PhD thesis info
July 2nd, 2009 by Stephan Smeekes
|Title||Bootstrapping Nonstationary Time Series
|Supervisors||Prof.dr. Franz C. Palm, Maastricht University
Prof.dr. Jean-Pierre Urbain, Maastricht University
|Defense Committee||Prof.dr. Peter C. Schotman, Maastricht University (assessment committee)
Prof.dr. Bertrand Candelon, Maastricht University (assessment committee)
Prof. Anders Rygh Swensen, University of Oslo (assessment committee)
Prof. Stefano Fachin, Università di Roma “La Sapienza”
Prof. A. M. Robert Taylor, University of Nottingham
Dr. Michael Eichler, Maastricht University
Dr. Stefan Straetmans, Maastricht University
Prof.dr. Stan van Hoesel, Maastricht University
|Date of Defense||July 2, 2009
The analysis of nonstationary time series is one of the major research topics in time series econometrics. The properties of many economic variables such as real GDP, inflation, exchange rates and stock markets change over time, making these variables nonstationary.
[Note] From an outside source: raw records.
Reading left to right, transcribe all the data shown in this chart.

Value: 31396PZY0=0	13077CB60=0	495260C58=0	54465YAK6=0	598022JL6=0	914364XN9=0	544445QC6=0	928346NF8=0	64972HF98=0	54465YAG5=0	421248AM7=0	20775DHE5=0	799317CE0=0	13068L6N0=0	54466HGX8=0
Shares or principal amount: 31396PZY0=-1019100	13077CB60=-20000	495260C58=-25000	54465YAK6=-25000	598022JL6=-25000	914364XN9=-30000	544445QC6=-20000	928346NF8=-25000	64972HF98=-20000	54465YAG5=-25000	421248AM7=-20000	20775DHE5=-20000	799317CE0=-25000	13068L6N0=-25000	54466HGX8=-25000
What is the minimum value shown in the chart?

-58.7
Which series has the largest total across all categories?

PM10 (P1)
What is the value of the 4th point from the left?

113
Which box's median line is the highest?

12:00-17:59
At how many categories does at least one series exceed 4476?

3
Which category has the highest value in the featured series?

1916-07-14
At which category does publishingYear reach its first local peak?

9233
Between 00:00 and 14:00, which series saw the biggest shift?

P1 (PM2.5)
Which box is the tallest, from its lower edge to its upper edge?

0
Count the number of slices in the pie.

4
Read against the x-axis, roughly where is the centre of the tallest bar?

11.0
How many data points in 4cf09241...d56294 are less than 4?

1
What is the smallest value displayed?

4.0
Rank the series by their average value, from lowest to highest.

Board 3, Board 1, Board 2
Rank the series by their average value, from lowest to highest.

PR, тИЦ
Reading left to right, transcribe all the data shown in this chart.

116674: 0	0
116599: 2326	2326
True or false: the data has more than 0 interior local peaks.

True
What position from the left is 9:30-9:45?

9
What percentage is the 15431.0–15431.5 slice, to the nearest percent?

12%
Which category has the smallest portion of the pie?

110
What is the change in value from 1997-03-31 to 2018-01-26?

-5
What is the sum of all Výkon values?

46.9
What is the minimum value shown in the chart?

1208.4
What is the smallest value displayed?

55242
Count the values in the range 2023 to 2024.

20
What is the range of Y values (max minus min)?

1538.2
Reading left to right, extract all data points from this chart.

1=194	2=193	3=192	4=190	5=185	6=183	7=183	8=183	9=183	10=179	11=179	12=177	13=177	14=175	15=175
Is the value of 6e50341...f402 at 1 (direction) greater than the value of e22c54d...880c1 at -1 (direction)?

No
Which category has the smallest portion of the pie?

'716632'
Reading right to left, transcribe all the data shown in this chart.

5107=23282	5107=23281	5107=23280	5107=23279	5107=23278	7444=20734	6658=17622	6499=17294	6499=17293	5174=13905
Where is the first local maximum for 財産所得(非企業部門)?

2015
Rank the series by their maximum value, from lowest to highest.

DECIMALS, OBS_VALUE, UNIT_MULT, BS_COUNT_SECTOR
The objective of this thesis is to develop and analyze bootstrap methods for the analysis of nonstationary time series. The bootstrap is a statistical method that often performs better in small samples and is more robust than the asymptotic techniques that are used to analyze time series. However, the bootstrap was origi- nally not designed for the analysis of nonstationary time series. Therefore, applying the bootstrap in this setting is far from trivial and its properties have to be studied carefully.
In this thesis the theoretical validity of the bootstrap for the analysis of unit roots and cointegration is studied. It is also investigated through simulations how the bootstrap performs in finite samples. Apart from the comparison with asymptotic methods, bootstrap methods are also compared with each other.